If you haven’t paid a visit to my resume’, I’m a senior software engineer. That’s a fancy-pants name for a programmer, a profession that I’ve been involved in since the late ’70s. Over the years, I’ve heard more times than I care to think about that this programming language is “dead” or that programming language is on its way out. A glance at the List of programming languages by type on Wikipaedia will reveal scads of programming languages that were in use at one time or another. Many of them still are. Among those that are truly dead is my favourite; NCR’s NEAT/3 and NEAT/VS. Another dead – or nearly so – language is the one I developed; TOOL – Text Oriented Object Language.
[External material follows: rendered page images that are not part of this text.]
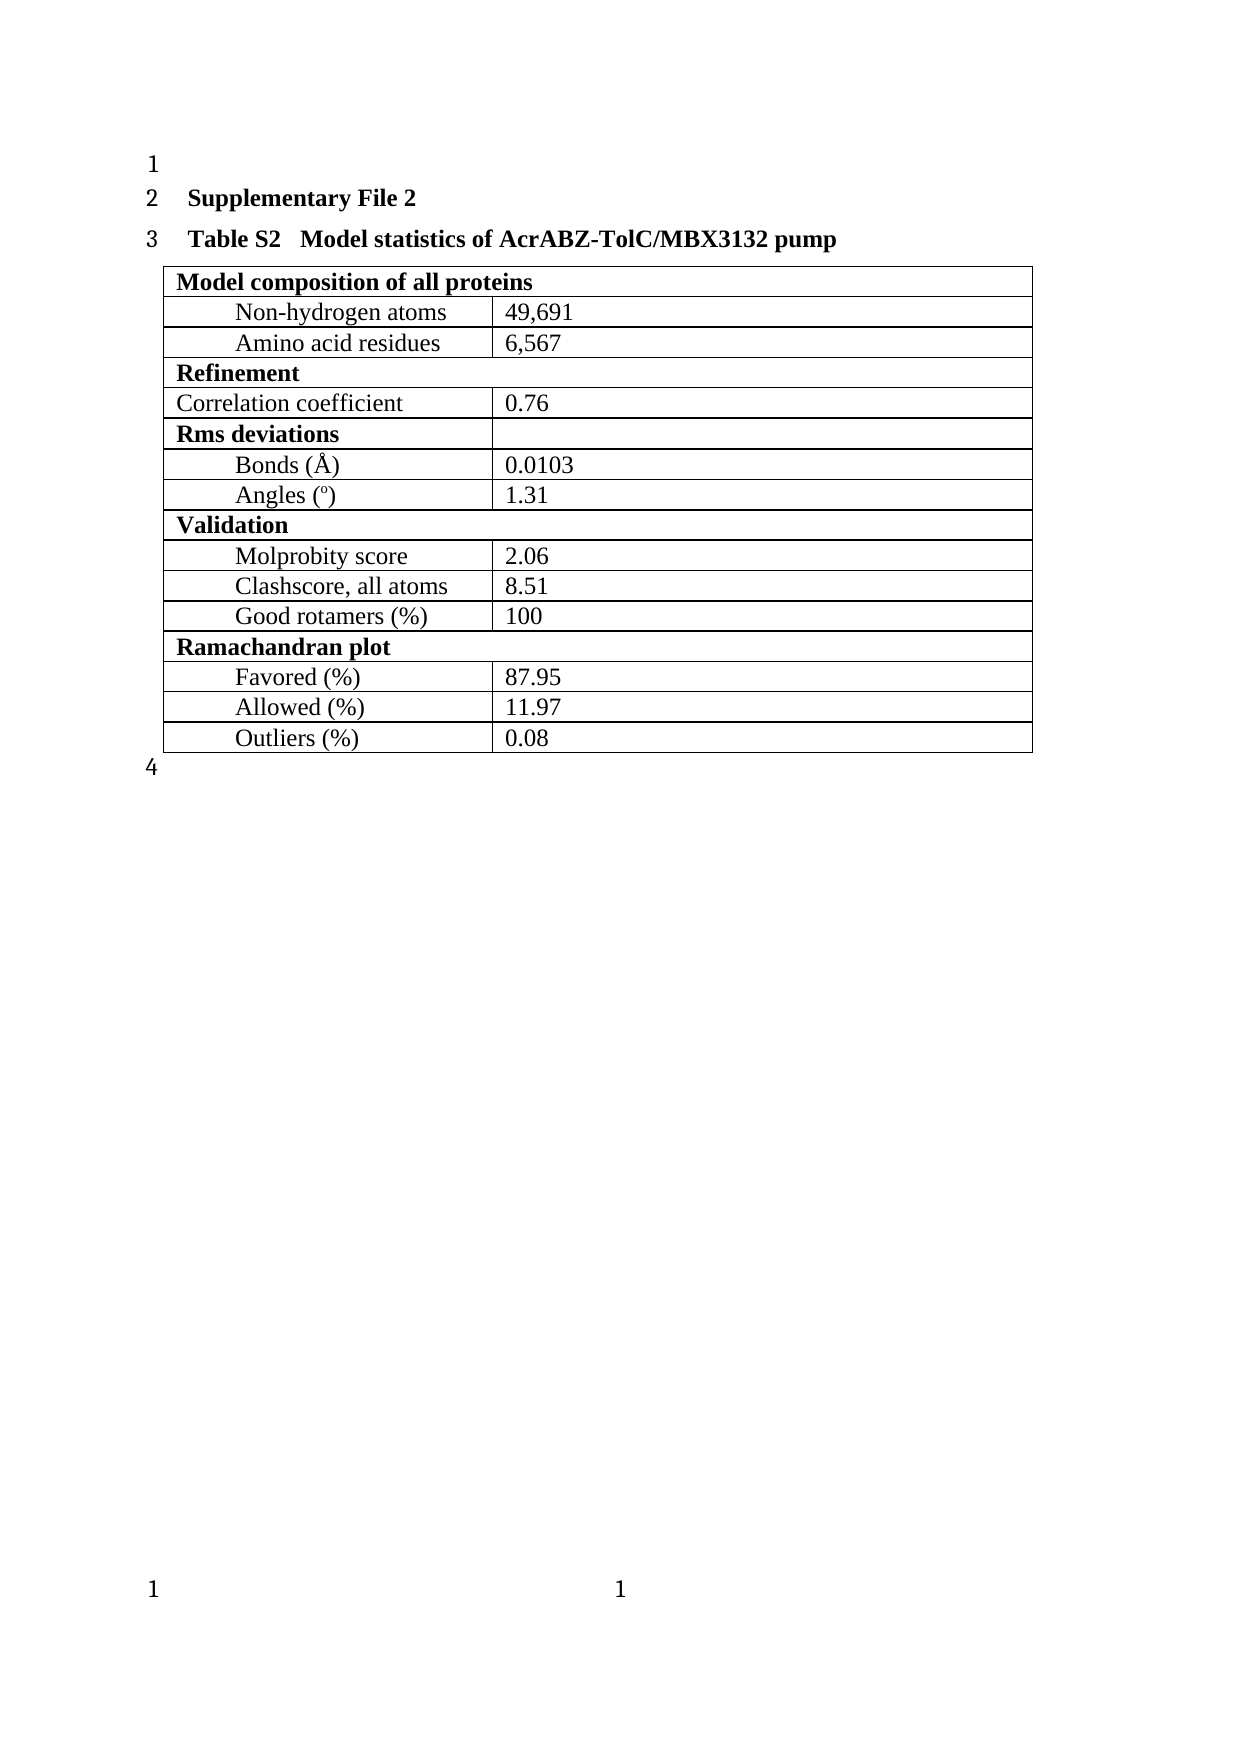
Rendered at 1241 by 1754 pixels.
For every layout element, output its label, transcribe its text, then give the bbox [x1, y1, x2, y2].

table_cell Ramachandran plot [164, 632, 1032, 661]
table_cell [493, 419, 1032, 448]
table_cell Correlation coefficient [164, 388, 492, 417]
table_cell 6,567 [493, 328, 1032, 356]
text Supplementary File 2 [187, 183, 1053, 212]
table_cell Clashscore, all atoms [164, 571, 492, 600]
text Table S2 Model statistics of AcrABZ-TolC/MBX3132 pump [187, 224, 1053, 253]
table_cell 49,691 [493, 297, 1032, 326]
table_cell 1.31 [493, 480, 1032, 509]
table_cell Good rotamers (%) [164, 602, 492, 630]
table_cell 87.95 [493, 662, 1032, 691]
table_cell Favored (%) [164, 662, 492, 691]
table_cell 2.06 [493, 541, 1032, 569]
table_cell Allowed (%) [164, 692, 492, 721]
table_cell Bonds (Å) [164, 450, 492, 479]
table_cell Refinement [164, 358, 1032, 387]
table_cell 8.51 [493, 571, 1032, 600]
table_cell Amino acid residues [164, 328, 492, 356]
table_cell 0.76 [493, 388, 1032, 417]
table_cell 100 [493, 602, 1032, 630]
table_cell 0.08 [493, 723, 1032, 751]
table_cell Outliers (%) [164, 723, 492, 751]
table_cell 0.0103 [493, 450, 1032, 479]
table_cell 11.97 [493, 692, 1032, 721]
table_cell Molprobity score [164, 541, 492, 569]
table_cell Rms deviations [164, 419, 492, 448]
table_header Model composition of all proteins [164, 267, 1032, 296]
table_cell Non-hydrogen atoms [164, 297, 492, 326]
table_cell Angles (o) [164, 480, 492, 509]
table_cell Validation [164, 511, 1032, 539]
Neither of these languages showed up on the list of 10 development technologies that refuse to die published by Tech Republic. The ones that did make the list are interesting. I won’t go into detail about all the languages but here are a few examples:

  • COBOL – This is the language developed by the mother of modern programming, Admiral Grace Murray Hopper, and for decades powered much of the world’s business applications. One famous though unattributed quote ran something like “I don’t know what programming language will be  used at the start of the 21st century but its name will be COBOL”. There are countless COBOL based applications still doing work for banks, insurance companies, etc. For what it’s worth, I’d love to write COBOL again; especially since many of today’s younger programmers are frightened by the thought of COBOL and are scared to death of  JCL.
  • C – This language had been sailing into the sunset of application development and looking forward to an active retirement powering hardware drivers and operating systems development. All that changed with the release of the iPhone and iPad, both of which use Apple’s iOS. Objective C – a superset of C – is being used to develop countless cutting edge applications to be run under iOS. Hmmmm . . . maybe it’s time to pull my C manuals out of storage.
  • FORTRAN – I never wrote much code in this language but I did teach my wife to use it when she was in graduate school. FORTRAN code still runs things in certain industries/sectors and is hard at work today doing weather prediction.
  •  JAVA – No, JAVA is not going away anytime soon. Despite its flaws, JAVA is still a powerful language and is to the first half of the 21st century what COBOL was the 2nd half of the 20th century.

And for the people who write all this code? Old programmers never die, they just run to E-O-J.